- [Source records]:
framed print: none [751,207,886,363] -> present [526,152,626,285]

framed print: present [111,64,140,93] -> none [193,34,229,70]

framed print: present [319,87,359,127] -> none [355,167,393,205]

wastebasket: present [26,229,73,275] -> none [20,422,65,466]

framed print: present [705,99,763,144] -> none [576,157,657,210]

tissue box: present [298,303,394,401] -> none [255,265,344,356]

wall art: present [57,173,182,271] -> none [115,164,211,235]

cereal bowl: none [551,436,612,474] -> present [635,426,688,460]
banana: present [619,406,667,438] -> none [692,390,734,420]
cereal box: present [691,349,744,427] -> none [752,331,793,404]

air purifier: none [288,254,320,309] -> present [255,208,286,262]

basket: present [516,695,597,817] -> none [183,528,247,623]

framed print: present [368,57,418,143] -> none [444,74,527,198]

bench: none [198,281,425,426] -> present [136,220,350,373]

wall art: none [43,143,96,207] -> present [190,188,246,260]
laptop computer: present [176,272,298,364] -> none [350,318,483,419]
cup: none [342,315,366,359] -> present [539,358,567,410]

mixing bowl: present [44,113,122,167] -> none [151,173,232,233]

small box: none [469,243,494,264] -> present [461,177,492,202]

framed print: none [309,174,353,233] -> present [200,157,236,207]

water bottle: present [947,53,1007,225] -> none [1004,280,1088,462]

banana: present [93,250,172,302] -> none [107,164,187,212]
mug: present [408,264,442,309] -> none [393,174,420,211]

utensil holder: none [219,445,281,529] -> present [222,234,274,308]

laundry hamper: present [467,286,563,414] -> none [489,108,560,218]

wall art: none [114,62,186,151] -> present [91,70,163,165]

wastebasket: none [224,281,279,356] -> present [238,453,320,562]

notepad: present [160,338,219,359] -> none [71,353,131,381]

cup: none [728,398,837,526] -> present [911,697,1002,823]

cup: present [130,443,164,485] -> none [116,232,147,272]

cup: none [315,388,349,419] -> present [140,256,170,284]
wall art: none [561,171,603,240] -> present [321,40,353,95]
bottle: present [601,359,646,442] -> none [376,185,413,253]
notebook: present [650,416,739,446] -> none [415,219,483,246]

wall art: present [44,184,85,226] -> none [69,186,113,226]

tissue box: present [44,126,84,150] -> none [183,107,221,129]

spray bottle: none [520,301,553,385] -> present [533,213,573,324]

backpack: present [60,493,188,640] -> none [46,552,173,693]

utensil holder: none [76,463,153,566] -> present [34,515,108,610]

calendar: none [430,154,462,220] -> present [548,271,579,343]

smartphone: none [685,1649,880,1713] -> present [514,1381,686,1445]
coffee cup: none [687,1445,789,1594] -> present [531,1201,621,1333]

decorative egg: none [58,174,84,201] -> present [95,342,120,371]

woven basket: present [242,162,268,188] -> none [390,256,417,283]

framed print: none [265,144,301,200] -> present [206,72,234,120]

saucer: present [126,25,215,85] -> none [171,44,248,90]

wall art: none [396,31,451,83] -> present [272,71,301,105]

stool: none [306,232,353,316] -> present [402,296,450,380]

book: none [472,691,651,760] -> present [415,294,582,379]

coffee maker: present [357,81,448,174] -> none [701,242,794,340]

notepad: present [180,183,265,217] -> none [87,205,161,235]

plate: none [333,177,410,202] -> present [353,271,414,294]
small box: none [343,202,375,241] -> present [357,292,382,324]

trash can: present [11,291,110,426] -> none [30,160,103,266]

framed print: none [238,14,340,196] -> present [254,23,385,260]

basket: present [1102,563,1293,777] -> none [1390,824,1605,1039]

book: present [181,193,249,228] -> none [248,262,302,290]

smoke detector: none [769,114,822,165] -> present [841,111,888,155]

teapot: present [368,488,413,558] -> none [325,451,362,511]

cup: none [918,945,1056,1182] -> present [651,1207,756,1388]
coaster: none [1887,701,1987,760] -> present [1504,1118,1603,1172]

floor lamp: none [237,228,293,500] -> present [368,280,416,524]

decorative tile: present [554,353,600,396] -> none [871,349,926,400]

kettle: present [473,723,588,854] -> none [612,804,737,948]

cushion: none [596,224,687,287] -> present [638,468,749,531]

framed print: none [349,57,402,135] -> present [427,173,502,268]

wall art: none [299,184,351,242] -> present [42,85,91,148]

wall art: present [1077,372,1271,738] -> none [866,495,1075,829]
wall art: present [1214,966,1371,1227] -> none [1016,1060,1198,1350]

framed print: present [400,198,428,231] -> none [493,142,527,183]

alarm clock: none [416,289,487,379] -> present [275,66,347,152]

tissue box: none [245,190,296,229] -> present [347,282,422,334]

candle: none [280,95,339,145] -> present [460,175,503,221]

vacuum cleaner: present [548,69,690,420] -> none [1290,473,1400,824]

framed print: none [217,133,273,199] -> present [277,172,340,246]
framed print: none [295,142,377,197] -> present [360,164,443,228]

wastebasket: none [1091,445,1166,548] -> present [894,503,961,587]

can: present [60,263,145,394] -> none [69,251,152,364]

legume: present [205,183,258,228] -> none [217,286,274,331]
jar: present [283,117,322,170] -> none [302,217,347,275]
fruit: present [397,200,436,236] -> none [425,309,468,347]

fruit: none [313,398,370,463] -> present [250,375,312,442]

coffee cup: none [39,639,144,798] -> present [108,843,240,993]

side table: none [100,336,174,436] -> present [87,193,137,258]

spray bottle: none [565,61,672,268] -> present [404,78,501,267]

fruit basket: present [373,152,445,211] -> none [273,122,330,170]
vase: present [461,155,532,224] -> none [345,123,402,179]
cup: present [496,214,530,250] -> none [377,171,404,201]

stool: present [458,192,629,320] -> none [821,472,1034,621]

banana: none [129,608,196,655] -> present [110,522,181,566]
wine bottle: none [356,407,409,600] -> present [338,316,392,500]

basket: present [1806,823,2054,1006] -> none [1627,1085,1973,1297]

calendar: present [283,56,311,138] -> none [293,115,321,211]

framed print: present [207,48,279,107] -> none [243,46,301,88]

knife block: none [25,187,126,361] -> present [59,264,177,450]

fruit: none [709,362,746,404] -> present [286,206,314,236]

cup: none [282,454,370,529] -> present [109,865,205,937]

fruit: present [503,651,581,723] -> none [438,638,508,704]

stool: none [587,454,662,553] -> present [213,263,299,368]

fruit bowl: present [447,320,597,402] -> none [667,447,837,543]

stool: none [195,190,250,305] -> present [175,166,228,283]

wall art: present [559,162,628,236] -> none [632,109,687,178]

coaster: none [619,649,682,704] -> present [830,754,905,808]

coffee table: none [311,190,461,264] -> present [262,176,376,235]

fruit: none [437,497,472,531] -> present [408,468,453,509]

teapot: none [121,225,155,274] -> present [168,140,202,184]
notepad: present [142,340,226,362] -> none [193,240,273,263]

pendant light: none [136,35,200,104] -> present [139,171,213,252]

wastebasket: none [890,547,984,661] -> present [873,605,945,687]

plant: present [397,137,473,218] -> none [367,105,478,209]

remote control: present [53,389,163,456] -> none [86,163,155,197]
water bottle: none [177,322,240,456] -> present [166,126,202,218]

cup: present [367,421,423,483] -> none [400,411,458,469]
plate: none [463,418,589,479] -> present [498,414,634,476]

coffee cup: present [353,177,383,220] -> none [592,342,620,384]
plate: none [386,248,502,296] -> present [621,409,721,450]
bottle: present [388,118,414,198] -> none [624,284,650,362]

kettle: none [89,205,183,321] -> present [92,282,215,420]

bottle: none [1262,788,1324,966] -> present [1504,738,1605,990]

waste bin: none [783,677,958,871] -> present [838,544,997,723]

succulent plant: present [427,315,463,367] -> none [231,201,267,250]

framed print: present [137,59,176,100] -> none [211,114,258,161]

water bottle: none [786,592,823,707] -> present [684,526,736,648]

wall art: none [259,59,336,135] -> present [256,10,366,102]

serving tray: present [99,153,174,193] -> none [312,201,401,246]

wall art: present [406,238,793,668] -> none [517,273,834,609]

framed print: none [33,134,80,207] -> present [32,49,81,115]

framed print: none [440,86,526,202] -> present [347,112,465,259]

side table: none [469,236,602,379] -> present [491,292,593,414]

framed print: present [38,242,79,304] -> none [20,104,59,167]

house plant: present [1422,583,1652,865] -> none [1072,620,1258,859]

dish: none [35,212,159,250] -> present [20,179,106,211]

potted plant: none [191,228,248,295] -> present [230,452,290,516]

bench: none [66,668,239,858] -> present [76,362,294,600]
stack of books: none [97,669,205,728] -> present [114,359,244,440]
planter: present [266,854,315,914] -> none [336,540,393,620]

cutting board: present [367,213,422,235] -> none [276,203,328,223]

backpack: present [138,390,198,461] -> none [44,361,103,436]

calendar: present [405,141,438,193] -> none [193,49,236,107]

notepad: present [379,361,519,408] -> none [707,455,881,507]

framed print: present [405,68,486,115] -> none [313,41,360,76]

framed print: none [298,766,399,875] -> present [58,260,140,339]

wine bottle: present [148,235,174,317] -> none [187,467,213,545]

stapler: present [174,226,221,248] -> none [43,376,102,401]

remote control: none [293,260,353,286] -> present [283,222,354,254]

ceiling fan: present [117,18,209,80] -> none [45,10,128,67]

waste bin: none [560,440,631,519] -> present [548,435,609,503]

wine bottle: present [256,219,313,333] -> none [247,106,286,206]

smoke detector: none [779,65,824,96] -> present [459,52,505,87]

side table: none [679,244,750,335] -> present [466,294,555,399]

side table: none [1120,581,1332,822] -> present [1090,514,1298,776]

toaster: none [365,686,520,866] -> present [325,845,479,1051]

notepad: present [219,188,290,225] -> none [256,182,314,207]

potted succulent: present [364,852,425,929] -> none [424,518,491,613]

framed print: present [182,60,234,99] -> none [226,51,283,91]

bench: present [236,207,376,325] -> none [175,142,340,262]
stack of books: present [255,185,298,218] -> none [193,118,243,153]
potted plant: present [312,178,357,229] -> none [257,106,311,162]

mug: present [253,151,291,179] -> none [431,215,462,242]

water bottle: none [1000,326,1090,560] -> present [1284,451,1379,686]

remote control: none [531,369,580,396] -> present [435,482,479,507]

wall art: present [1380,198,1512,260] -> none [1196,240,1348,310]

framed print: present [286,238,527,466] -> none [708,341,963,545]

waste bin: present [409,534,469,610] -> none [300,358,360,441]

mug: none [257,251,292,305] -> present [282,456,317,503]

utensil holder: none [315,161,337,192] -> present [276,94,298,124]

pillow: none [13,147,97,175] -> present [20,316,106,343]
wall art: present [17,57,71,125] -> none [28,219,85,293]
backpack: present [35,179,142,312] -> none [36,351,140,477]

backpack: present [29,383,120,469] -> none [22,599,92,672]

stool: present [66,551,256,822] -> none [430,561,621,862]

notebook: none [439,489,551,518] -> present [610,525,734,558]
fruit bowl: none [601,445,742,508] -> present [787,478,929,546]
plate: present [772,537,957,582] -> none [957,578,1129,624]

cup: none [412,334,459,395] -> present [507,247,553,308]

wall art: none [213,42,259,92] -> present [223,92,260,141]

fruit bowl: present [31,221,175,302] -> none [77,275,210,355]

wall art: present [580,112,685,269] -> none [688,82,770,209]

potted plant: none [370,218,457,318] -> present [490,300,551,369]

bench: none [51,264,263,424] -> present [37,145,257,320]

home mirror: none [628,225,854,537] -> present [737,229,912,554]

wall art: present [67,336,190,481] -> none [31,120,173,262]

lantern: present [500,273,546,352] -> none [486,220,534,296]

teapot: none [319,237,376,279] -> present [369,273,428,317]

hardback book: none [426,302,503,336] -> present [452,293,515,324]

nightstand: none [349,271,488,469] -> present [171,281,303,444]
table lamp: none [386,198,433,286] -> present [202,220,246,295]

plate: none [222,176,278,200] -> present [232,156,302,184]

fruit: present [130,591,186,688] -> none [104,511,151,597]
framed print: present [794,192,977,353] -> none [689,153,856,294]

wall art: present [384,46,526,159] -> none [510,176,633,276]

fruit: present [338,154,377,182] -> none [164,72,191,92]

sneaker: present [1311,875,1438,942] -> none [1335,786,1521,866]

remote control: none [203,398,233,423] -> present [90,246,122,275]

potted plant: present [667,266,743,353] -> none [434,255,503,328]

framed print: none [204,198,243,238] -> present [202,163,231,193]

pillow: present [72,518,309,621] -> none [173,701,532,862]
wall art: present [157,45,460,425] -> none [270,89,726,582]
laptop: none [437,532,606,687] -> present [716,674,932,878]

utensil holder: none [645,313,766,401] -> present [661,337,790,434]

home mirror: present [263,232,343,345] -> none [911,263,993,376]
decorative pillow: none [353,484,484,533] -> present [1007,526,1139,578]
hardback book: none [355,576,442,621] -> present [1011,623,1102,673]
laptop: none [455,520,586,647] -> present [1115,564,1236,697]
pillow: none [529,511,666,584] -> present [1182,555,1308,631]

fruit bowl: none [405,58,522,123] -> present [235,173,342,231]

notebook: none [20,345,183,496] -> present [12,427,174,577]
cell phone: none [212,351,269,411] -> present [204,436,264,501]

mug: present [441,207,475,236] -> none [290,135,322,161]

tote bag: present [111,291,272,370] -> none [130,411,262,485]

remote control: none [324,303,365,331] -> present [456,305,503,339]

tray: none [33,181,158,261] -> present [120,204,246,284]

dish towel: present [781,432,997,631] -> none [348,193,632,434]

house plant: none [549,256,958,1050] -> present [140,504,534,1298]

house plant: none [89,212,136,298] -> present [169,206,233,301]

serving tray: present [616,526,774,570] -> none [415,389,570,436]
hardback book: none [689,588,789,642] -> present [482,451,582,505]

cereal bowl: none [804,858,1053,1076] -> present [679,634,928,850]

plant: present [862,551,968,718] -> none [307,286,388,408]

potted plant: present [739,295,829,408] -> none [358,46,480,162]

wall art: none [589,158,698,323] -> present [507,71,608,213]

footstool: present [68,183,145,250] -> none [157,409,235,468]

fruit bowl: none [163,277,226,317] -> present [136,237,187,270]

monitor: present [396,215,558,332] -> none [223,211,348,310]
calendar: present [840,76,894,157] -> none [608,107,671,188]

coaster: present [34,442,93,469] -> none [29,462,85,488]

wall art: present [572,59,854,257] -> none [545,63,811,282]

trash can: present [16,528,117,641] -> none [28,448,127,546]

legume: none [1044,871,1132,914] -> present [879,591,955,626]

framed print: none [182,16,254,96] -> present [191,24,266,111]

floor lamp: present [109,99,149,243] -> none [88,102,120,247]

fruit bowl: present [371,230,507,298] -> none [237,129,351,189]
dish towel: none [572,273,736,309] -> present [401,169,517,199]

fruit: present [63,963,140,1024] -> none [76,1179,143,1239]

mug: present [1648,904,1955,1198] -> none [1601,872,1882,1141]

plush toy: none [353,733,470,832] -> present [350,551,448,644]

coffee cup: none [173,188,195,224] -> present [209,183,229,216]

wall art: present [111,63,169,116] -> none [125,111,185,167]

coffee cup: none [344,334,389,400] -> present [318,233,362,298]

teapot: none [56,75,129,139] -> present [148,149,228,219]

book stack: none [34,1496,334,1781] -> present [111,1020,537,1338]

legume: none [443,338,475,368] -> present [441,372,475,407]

- [TASK REQUIREMENTS]: Take each line above that contains "side" and copy it out.

- [RESULT OF THIS EXERCISE]:
side table: none [100,336,174,436] -> present [87,193,137,258]
side table: none [469,236,602,379] -> present [491,292,593,414]
side table: none [679,244,750,335] -> present [466,294,555,399]
side table: none [1120,581,1332,822] -> present [1090,514,1298,776]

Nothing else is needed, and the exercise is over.